CHICAGO — HP partners are hearing a familiar message at its Reinvent Global Partner Forum here this week: “It’s time to switch customers from transactional to contractual.”
What’s different is that it’s not just the company’s print group executives who are sharing the message. It’s also the company’s PC executives.
For more than a year, HP has offered a device-as-a-service offering, combining the company’s hardware with an expanding portfolio of lifecycle and management services on a price-per-month basis. But now, the company says, is the time to really turn up the volume on selling devices as a recurring revenues item.
At Reinvent, Ron Coughlin, president of HP’s personal systems business, identified DaaS as one of the two primary growth opportunities on which the company is focused, along with retail POS. He described its DaaS offerign as “the most robust in the business,” and uniquely able to manage multiple OS environments, including Windows, iOS and Android today, and expanding to Mac OS and beyond in the future. From a relatively simple desktop services software stack a year ago, HP has “created a cradle-to-grave DaaS offering” over the last year, through internal development, acquisitions, and partnerships, such as its deal with VMware’s AirWatch device management software, announced last month, which expands its ability to seamlessly manage devices outside the Windows world.
“This is the number one priority in our commercial business, Coughlin said. “Our DaaS business is now at scale, and we’re winning business with the folks in this room.”
At ReInvent, the company announced the launch of what it calls “proactive intelligence” in its DaaS portfolio. Much like what it’s offered in managed print services, these proactive notifications use machine learning to aim to warn the user, administrator and/or partner of impending problems before they happen. Proactive warnings can range from impending hardware failure, using telemetrics on the device and machine learning of patterns to warn a user prior to a hard drive failure, to less critical but equally important usage advice, such as warning an executive that her battery will likely not last the whole of a five-hour transcontinental flight.
It also previewed its DeviceWise service — an online system that runs through user requirements to suggest right the right devices, configurations, accessories and services for an individual user based on their role, application usage, and work patterns.
Coughlin said the “traditional definitions of desktop services” — break/fix and the like — are just the beginning of the territory HP wants to cover with its DaaS services.
“We’re talking about significant automation and customization,” he said.
HP has expanded its DaaS offerings to a three-tier program, with Standard, Enhanced, and Premium tiers.
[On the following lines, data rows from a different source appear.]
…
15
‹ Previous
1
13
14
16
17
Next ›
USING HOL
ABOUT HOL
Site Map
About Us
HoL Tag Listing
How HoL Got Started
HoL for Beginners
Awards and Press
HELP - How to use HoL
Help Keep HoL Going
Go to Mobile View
Standard begins with the device, break/fix services, and basic analytics and predictive services, and adds additional analytics and proactive services as you move down the stack. Partners will also be able add their own services around the HP-offered stack, or take on delivery of services around DaaS devices, as they would today on Carepaq services sales, said HP DaaS chief Jonathan Nikols.
“We’re encouraging our partners to define the offering to the marketplace they want to sell, and then work backwards from there in terms of what they get from HP versus what they deliver. That way, they get consistency of delivery, consistency of offering, and consistency of go-to-market,” Nikols said.
The company is offering two specializations around the offering – DaaS generalist, and DaaS generalist. That latter specialist group will have access to deeper customization and the ability to wrap their own services around the offering, said Lori Jefferson, lead for the services and software product management team.
Coughlin pegged the value of the device-as-a-service market as $10 billion (U.S.) by 2022, and HP CEO Dion Wiesler called it part of a bigger change that partners can expect to see even an even shorter term than that.
“The way we’re operating today is going to be very different to how we’re going to operate in 2020,” Wiesler said. “We’re going to be more flexible, more nimble, and we’re going to see more device-led services and solutions.
And PC-centric partners may see competition in the space from an unexpected source. While heretofore, managed print service providers have not often offered PCs or other device-centric solutions, HP imaging and printing president Enrique Lores said he’s starting to see interest from partners on his side of the world in the DaaS space.
“[MPS partners] are having customers come to them and say ‘You’re managing my printing fleet, can’t you manage my PC fleet as well’” Lores reports.
HP’s DaaS program and offerings may look quite familiar to HP managed print partners as well — managed print has been around for a significantly longer time, and Lores said that “whenever possible,” the company is finding ways to take the tools and services available around managed print, and bringing them into the DaaS world
“The folks who run DaaS for me today, were running parts of MPS a year ago, so there’s a lot of leverage there,” added Coughlin.
To succeed in the DaaS market long-term, Coughlin stressed the need for partners to develop their own solutions around the HP offering.
“Every partner needs to build their own solution, working with our toolset,” he said. “Those who lean in will win the market.”